ニュートラルギアの使い道

ニュートラルギア(Nギア)とは

構造

ギアがどこにも噛み合っていない状態のこと(エンジンの動力が伝わらない)を差します。自転車で例えるならチェーンが外れた状態です。

これだといくらペダルを漕いでも走り出すことはありません。自動車の場合はアクセルを踏んでも音がするだけで走らなくなります。

役割

今でこそトラブルの少ない自動車ですが、かつてはエンジントラブルやオーバーヒートと言ったような走行不能に陥る故障が多く発生していました。

止まってしまうだけならまだしも、中にはアクセルを踏んでいないのに勝手にエンジンが回転してしまうような凶悪な故障もあったんですね。

自転車で表現するなら漕いでもいないのにペダルが動くようなものですよ。
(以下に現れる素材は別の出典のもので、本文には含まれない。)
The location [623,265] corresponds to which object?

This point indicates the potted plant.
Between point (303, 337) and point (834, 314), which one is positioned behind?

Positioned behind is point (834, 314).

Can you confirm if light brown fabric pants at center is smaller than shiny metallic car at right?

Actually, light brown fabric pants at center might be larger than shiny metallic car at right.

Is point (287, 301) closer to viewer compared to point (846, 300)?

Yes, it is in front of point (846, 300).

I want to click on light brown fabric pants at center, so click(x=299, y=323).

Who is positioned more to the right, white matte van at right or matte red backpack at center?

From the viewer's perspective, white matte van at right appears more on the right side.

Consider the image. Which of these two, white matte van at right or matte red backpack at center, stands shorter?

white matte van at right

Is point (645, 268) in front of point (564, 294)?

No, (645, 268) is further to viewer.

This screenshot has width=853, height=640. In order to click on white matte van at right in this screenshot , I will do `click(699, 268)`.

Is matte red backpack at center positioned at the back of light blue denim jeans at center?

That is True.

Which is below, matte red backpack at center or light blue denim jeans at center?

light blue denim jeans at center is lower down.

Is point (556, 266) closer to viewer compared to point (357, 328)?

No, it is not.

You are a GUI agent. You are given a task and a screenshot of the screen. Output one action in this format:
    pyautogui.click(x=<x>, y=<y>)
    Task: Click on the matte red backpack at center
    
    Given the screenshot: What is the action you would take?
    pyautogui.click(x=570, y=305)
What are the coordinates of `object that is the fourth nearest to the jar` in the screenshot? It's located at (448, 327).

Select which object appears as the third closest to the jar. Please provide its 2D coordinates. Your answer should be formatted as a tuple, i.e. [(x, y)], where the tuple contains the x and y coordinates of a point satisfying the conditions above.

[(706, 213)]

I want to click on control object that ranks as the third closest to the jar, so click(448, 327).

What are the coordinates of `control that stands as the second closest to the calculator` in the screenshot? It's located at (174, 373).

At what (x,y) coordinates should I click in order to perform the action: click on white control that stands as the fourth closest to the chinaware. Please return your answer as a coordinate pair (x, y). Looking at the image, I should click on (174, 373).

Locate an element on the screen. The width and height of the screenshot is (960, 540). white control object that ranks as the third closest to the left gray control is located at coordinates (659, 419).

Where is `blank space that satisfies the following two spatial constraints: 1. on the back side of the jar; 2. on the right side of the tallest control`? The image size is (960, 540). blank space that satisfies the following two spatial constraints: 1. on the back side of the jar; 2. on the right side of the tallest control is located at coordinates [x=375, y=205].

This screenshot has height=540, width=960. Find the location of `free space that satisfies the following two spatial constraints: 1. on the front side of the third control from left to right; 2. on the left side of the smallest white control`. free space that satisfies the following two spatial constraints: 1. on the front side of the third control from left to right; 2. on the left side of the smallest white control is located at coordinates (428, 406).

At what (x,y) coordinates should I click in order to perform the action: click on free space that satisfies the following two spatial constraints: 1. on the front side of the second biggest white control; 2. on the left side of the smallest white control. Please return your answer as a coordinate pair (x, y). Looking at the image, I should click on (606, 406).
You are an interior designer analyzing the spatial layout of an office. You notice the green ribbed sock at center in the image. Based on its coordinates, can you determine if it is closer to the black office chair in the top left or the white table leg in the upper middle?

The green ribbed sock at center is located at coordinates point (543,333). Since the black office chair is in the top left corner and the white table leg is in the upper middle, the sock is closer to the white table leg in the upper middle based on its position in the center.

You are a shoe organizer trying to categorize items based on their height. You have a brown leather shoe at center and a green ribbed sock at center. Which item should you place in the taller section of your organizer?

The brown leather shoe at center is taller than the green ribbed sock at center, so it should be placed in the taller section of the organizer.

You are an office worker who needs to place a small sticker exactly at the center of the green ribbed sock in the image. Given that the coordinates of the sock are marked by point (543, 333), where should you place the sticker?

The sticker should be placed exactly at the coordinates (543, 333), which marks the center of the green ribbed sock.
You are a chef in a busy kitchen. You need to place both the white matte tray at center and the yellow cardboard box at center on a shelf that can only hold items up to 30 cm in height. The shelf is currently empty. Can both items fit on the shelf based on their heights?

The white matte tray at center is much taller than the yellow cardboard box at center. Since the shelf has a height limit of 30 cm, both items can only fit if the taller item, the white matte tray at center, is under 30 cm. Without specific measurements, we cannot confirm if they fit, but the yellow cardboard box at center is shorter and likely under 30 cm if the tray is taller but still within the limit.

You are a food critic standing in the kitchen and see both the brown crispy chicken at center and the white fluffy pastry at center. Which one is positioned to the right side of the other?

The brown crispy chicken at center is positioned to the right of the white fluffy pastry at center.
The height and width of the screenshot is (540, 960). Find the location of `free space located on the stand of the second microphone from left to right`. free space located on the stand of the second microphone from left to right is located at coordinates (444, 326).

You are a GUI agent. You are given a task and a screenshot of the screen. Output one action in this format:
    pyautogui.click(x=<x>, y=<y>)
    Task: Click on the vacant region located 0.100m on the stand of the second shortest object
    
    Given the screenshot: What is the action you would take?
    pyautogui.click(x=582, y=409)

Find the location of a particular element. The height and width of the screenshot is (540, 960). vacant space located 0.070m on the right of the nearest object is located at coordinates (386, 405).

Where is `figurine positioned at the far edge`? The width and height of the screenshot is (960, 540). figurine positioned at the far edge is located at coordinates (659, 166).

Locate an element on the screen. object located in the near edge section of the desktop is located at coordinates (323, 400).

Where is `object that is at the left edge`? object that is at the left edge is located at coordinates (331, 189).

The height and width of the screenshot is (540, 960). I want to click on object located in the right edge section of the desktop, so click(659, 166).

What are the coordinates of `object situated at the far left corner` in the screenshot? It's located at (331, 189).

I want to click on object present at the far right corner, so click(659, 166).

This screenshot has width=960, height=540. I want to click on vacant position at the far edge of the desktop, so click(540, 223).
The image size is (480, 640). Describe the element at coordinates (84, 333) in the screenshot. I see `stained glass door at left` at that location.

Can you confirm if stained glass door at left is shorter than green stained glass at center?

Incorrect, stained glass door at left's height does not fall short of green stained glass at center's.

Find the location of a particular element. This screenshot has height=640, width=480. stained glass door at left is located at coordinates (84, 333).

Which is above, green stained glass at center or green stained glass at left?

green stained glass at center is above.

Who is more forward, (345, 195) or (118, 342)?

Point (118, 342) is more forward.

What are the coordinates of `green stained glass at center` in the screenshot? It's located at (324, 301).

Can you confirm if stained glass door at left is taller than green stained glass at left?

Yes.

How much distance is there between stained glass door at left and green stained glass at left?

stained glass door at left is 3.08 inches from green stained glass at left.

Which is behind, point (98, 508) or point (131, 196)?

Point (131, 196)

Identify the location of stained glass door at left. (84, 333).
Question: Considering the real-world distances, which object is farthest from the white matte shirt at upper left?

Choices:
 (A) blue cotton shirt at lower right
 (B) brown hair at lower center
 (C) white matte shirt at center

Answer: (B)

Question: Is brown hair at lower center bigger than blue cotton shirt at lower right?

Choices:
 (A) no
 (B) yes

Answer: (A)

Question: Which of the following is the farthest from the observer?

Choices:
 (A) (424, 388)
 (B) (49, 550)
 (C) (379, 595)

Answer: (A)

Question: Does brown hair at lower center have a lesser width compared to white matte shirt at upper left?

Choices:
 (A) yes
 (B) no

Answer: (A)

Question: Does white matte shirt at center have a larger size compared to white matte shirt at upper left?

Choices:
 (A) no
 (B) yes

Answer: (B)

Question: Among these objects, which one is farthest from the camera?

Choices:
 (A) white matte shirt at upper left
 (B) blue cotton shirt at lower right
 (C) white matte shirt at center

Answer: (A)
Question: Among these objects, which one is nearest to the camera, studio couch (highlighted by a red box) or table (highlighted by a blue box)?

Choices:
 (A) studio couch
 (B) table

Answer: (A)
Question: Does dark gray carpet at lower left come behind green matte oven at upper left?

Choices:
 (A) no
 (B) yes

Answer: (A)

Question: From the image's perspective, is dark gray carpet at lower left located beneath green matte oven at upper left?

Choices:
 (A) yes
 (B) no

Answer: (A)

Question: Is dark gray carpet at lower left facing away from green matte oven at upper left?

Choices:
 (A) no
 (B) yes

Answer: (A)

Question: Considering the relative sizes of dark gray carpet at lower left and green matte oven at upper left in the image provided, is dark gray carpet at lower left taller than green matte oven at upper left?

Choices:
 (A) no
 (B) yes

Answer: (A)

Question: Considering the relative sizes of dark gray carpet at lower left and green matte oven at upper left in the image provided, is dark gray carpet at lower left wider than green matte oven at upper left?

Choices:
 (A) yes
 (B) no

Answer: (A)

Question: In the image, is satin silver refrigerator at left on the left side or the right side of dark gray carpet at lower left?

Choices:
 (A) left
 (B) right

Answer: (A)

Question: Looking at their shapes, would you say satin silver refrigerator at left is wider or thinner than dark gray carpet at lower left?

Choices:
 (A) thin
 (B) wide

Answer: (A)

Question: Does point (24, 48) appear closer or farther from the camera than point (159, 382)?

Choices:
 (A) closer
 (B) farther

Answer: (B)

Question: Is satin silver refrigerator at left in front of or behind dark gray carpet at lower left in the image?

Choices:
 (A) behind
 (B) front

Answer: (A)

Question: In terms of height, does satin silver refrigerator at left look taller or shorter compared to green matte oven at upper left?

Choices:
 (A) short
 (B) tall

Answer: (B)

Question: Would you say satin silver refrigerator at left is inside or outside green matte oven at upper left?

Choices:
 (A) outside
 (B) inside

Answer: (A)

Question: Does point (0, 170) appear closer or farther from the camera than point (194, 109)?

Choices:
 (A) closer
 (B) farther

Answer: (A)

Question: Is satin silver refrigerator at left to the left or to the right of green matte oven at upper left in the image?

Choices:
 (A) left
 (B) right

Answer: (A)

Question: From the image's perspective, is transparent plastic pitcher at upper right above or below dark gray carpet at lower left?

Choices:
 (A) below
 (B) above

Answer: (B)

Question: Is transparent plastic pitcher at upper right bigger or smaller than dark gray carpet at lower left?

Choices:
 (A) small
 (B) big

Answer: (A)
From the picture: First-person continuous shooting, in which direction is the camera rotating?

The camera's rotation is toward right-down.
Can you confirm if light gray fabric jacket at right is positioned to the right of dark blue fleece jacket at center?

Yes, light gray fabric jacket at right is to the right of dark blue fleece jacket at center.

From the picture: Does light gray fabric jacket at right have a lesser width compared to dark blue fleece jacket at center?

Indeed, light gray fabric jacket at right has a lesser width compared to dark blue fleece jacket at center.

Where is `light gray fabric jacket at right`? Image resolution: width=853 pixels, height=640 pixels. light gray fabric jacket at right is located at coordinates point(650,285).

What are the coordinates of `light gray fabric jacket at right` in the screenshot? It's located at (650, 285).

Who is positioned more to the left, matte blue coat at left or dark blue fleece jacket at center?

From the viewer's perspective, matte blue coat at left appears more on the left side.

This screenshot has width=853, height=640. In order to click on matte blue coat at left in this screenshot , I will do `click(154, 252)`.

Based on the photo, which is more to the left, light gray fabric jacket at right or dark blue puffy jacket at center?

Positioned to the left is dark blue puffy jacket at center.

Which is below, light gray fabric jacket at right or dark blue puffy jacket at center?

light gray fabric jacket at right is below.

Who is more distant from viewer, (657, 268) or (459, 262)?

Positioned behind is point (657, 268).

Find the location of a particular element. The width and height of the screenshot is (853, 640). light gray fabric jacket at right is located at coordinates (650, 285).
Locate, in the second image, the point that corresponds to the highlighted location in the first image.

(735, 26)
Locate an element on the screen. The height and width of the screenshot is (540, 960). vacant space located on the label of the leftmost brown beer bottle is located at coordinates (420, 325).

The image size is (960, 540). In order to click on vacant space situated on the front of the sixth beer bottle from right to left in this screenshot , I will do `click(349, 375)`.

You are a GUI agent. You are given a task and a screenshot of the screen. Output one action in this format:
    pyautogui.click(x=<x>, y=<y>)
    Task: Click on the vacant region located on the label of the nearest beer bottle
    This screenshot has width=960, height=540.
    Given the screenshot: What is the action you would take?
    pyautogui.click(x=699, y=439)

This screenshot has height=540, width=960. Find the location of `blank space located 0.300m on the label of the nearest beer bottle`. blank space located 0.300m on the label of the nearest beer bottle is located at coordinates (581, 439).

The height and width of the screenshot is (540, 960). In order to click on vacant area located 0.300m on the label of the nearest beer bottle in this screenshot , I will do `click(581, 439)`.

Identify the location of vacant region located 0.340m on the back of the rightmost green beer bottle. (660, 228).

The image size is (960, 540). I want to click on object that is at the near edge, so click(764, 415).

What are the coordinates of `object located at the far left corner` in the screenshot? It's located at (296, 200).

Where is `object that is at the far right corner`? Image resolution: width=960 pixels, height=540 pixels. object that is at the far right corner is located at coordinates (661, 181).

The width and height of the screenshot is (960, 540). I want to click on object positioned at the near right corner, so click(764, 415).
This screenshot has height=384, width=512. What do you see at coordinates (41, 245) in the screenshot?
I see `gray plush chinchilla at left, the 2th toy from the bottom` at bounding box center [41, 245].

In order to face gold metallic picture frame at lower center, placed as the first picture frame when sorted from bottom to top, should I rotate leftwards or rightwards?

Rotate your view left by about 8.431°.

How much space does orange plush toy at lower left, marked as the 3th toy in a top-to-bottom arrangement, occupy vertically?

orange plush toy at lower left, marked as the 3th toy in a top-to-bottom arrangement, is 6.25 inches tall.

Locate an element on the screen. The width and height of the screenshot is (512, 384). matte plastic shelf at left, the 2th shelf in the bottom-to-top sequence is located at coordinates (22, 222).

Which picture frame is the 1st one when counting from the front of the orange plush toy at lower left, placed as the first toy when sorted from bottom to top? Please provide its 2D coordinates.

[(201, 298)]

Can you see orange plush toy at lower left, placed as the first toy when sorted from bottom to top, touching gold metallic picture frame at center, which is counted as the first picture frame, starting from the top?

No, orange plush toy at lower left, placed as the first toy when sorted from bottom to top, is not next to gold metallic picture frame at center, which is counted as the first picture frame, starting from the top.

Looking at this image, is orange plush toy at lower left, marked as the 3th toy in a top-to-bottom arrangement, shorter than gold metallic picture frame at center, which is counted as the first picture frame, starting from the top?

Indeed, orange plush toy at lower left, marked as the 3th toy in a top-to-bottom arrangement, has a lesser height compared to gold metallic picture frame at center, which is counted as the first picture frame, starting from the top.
これだと何かにぶつかるまでは延々と走り続けなければなりません。

しかし何らかの手段でチェーンを外してしまえば、たとえペダルが動いていたとしてもブレーキで止まることが可能です。

自動車の場合もNギアにすることでエンジンの動力をカット出来るので、安全に停止出来るようになります。

他にもリバースギア(Rギア)とドライブギア(Dギア)の中間に配置することでギアの損傷を防ぐ働きがあります。故障の少なくなった現代ではこちらの方が主流です。

ATとMTで異なる役割

AT

前述のようなトランスミッションを保護する役割があります。それ以外はパーキングギア(Pギア)の下位互換なので使用する機会はほとんどありません。

長い信号待ちの時に一時的にNギアに入れる場合(ブレーキを踏む足を休めるため)もありますが、そんなに効果を実感できるものでもないため使っている人はほとんど見かけません。

むしろ手間しか増えません。

MT

MTの場合は意識して使うと言うよりも、必然的にNギアを通過しないとギアチェンジが出来ない仕組みになっているので、使うか使わないかで言えば使っている方です。

エンジンを始動させる際も必然的にNギアからになります。駐車時においてPギアのないMT車ではその代用としてNギアを使用しますが、誤発進を防止するために指定のギアに噛み合わせてロックをかけなければなりません。

この場合平坦な道や下り坂ではRギアに、上り坂ではローギア(1速)に入れます。これならギアの進行方向が重力に対して逆になるため、何らかの衝撃で(地震とか)下がり始める心配がありません。